ACTION ITEM » A faithful, word-for-word copy of the records is required, and it must contain no pictures.

Collected data »
====
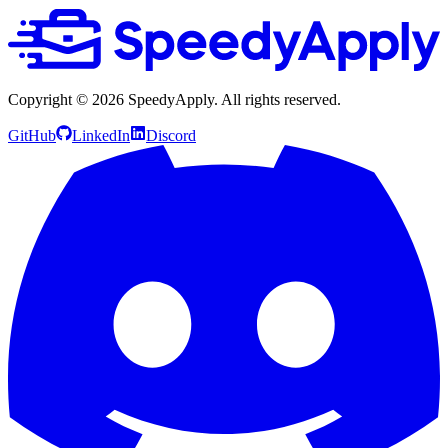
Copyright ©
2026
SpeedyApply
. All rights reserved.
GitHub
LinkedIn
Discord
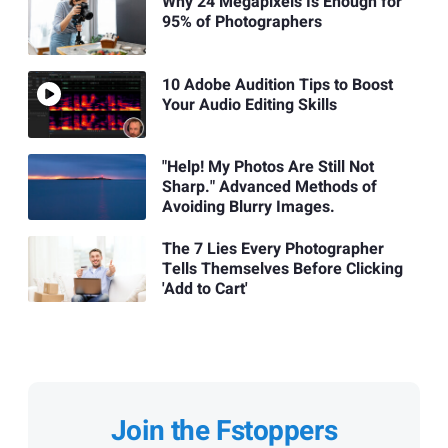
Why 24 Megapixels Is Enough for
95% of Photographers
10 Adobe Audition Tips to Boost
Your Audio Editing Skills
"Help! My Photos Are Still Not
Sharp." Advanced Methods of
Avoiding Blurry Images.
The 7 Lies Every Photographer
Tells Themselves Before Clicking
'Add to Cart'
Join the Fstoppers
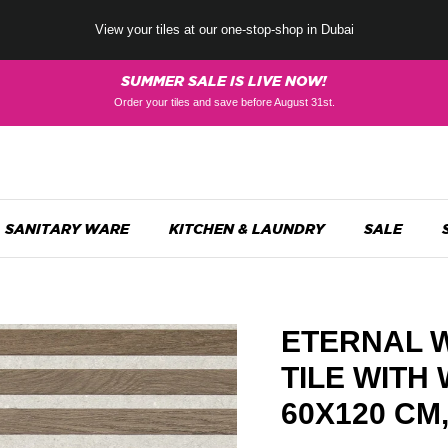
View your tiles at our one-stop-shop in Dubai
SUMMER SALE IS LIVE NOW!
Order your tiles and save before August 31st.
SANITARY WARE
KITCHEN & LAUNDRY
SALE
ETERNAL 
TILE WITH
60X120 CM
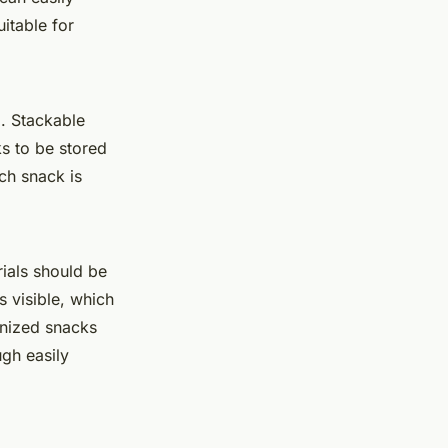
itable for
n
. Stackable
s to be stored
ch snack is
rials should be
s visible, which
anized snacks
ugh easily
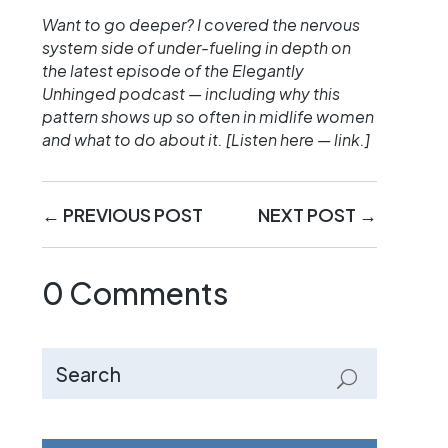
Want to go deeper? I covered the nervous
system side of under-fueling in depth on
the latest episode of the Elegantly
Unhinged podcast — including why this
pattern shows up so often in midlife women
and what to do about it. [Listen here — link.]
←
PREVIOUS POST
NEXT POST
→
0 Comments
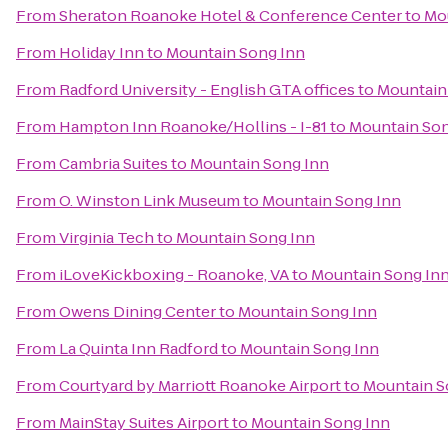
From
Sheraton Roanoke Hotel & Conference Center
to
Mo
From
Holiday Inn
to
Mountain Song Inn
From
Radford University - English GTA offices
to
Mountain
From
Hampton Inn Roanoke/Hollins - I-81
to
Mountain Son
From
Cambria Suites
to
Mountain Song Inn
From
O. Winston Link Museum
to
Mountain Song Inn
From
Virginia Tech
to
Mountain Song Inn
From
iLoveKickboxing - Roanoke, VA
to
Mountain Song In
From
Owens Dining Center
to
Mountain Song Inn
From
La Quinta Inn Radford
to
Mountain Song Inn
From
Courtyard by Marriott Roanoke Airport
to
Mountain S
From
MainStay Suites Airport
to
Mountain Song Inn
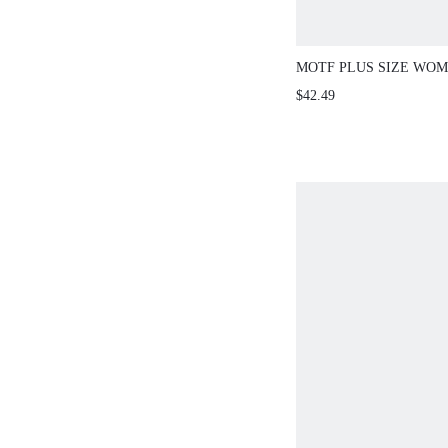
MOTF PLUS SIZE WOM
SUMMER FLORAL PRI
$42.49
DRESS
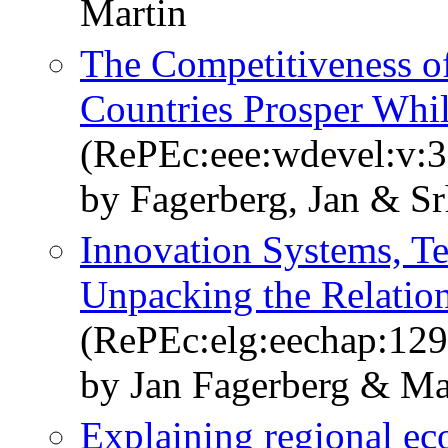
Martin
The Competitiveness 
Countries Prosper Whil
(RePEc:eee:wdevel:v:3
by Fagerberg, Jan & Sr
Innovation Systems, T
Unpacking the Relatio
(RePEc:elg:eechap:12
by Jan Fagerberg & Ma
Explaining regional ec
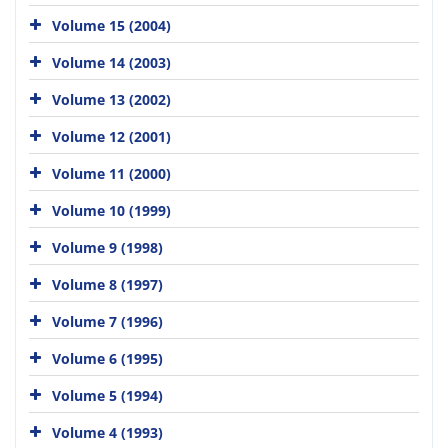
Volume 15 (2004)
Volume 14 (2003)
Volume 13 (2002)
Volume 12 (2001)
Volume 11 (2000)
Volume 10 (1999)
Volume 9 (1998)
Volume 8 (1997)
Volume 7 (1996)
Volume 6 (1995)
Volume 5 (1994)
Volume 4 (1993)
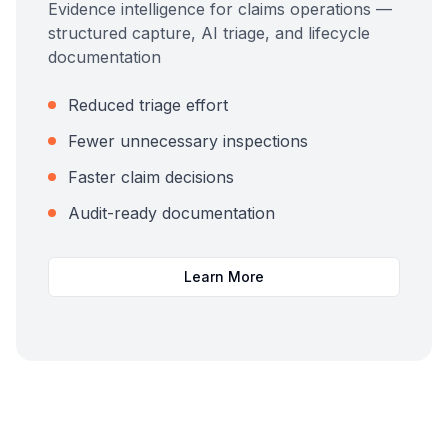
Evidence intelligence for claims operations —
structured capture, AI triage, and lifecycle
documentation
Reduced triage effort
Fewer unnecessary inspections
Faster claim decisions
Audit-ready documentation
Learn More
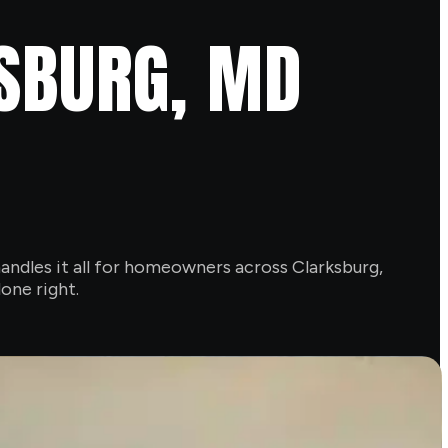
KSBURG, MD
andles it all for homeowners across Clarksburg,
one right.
====
RESULT OF THIS EXERCISE »
Copyright ©
2026
SpeedyApply
. All rights reserved.
GitHub
LinkedIn
Discord
Why 24 Megapixels Is Enough for
95% of Photographers
10 Adobe Audition Tips to Boost
Your Audio Editing Skills
"Help! My Photos Are Still Not
Sharp." Advanced Methods of
Avoiding Blurry Images.
The 7 Lies Every Photographer
Tells Themselves Before Clicking
'Add to Cart'
Join the Fstoppers
View your tiles at our one-stop-shop in Dubai
SUMMER SALE IS LIVE NOW!
Order your tiles and save before August 31st.
SANITARY WARE
KITCHEN & LAUNDRY
SALE
ETERNAL 
TILE WITH
60X120 CM
itable for
n
. Stackable
s to be stored
ch snack is
rials should be
s visible, which
anized snacks
ugh easily
Want to go deeper? I covered the nervous
system side of under-fueling in depth on
the latest episode of the Elegantly
Unhinged podcast — including why this
pattern shows up so often in midlife women
and what to do about it. [Listen here — link.]
←
PREVIOUS POST
NEXT POST
→
0 Comments
From
Sheraton Roanoke Hotel & Conference Center
to
Mo
From
Holiday Inn
to
Mountain Song Inn
From
Radford University - English GTA offices
to
Mountain
From
Hampton Inn Roanoke/Hollins - I-81
to
Mountain Son
From
Cambria Suites
to
Mountain Song Inn
From
O. Winston Link Museum
to
Mountain Song Inn
From
Virginia Tech
to
Mountain Song Inn
From
iLoveKickboxing - Roanoke, VA
to
Mountain Song In
From
Owens Dining Center
to
Mountain Song Inn
From
La Quinta Inn Radford
to
Mountain Song Inn
From
Courtyard by Marriott Roanoke Airport
to
Mountain S
From
MainStay Suites Airport
to
Mountain Song Inn
MOTF PLUS SIZE WOM
SUMMER FLORAL PRI
$42.49
DRESS
Martin
The Competitiveness 
Countries Prosper Whil
(RePEc:eee:wdevel:v:3
by Fagerberg, Jan & Sr
Innovation Systems, T
Unpacking the Relatio
(RePEc:elg:eechap:12
by Jan Fagerberg & Ma
Explaining regional ec
Volume 15 (2004)
Volume 14 (2003)
Volume 13 (2002)
Volume 12 (2001)
Volume 11 (2000)
Volume 10 (1999)
Volume 9 (1998)
Volume 8 (1997)
Volume 7 (1996)
Volume 6 (1995)
Volume 5 (1994)
Volume 4 (1993)
Evidence intelligence for claims operations —
structured capture, AI triage, and lifecycle
documentation
Reduced triage effort
Fewer unnecessary inspections
Faster claim decisions
Audit-ready documentation
Learn More
KSBURG, MD
andles it all for homeowners across Clarksburg,
one right.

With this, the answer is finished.